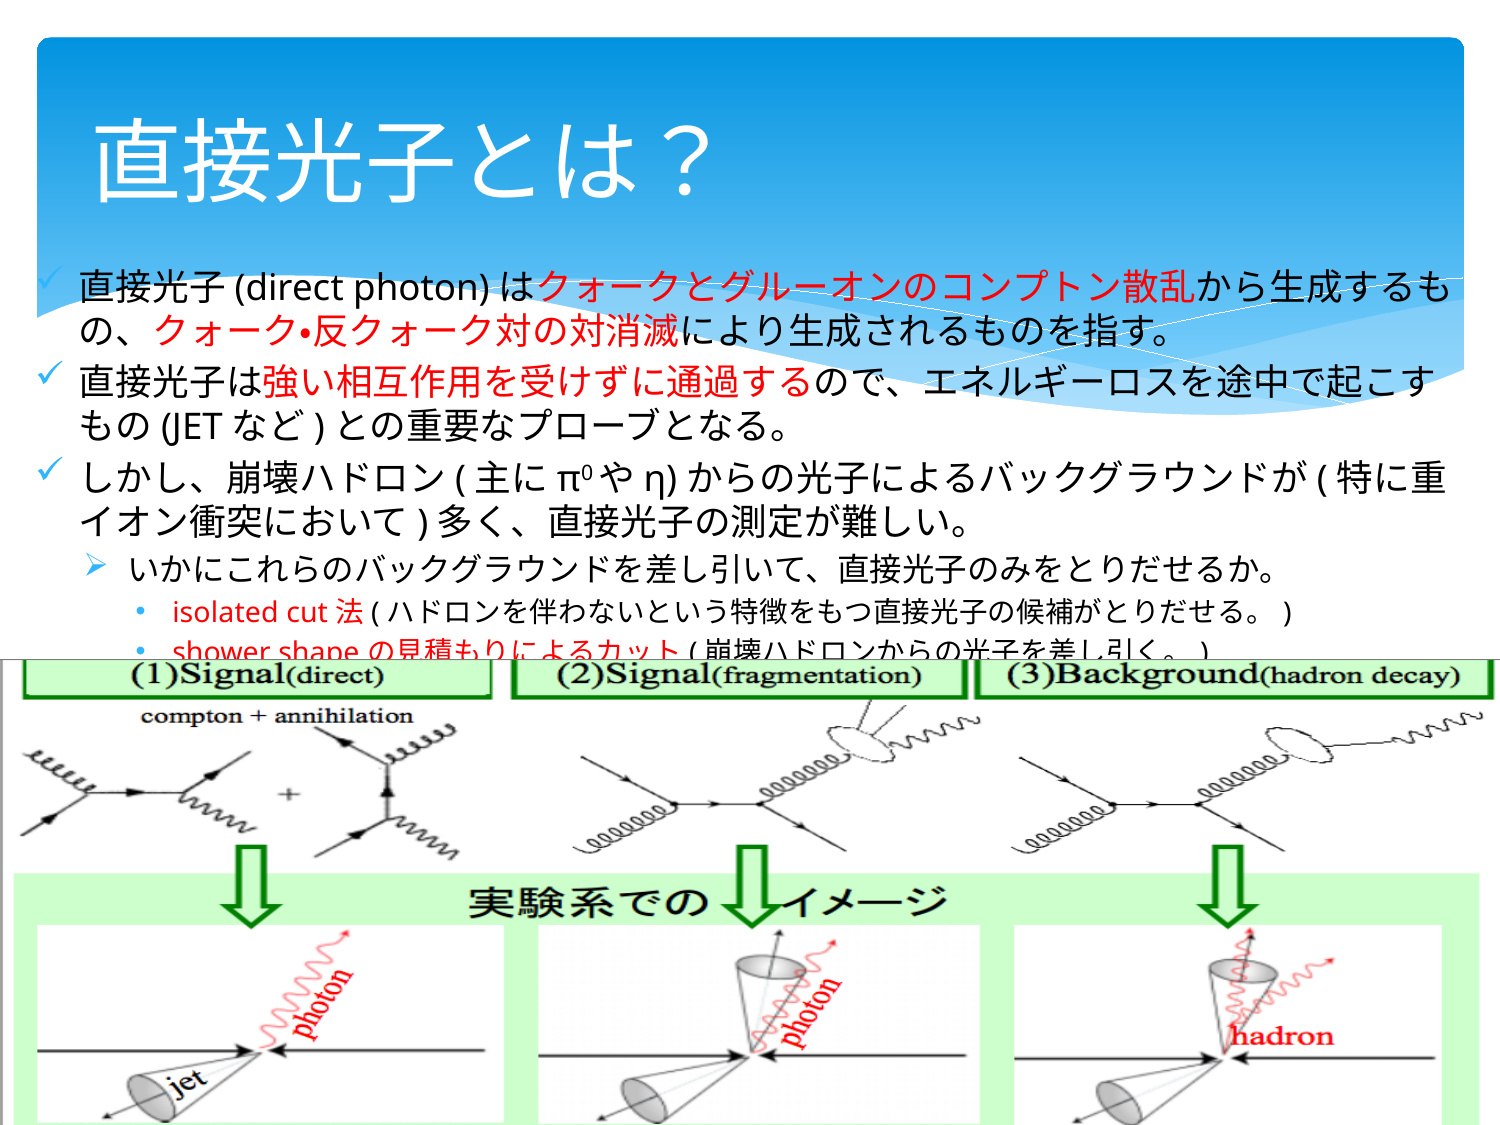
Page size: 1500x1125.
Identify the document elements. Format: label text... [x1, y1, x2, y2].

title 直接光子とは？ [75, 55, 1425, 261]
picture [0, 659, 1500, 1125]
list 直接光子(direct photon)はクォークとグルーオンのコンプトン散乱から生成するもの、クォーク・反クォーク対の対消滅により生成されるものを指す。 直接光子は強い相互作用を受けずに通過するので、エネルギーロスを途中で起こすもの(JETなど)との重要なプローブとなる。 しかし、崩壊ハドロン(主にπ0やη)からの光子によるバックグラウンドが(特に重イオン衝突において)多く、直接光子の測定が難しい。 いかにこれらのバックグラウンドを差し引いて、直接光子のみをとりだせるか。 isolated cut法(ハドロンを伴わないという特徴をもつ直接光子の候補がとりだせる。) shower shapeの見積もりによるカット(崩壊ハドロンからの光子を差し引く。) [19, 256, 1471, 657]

Problem description:
Set the records down again exactly as given, and leave the pictures out.

Exercise response:
Page size: 1500x1125.
Identify the document elements. Format: label text... [x1, y1, x2, y2].

title 直接光子とは？ [75, 55, 1425, 261]
picture [0, 659, 1500, 1125]
list 直接光子(direct photon)はクォークとグルーオンのコンプトン散乱から生成するもの、クォーク・反クォーク対の対消滅により生成されるものを指す。 直接光子は強い相互作用を受けずに通過するので、エネルギーロスを途中で起こすもの(JETなど)との重要なプローブとなる。 しかし、崩壊ハドロン(主にπ0やη)からの光子によるバックグラウンドが(特に重イオン衝突において)多く、直接光子の測定が難しい。 いかにこれらのバックグラウンドを差し引いて、直接光子のみをとりだせるか。 isolated cut法(ハドロンを伴わないという特徴をもつ直接光子の候補がとりだせる。) shower shapeの見積もりによるカット(崩壊ハドロンからの光子を差し引く。) [19, 256, 1471, 657]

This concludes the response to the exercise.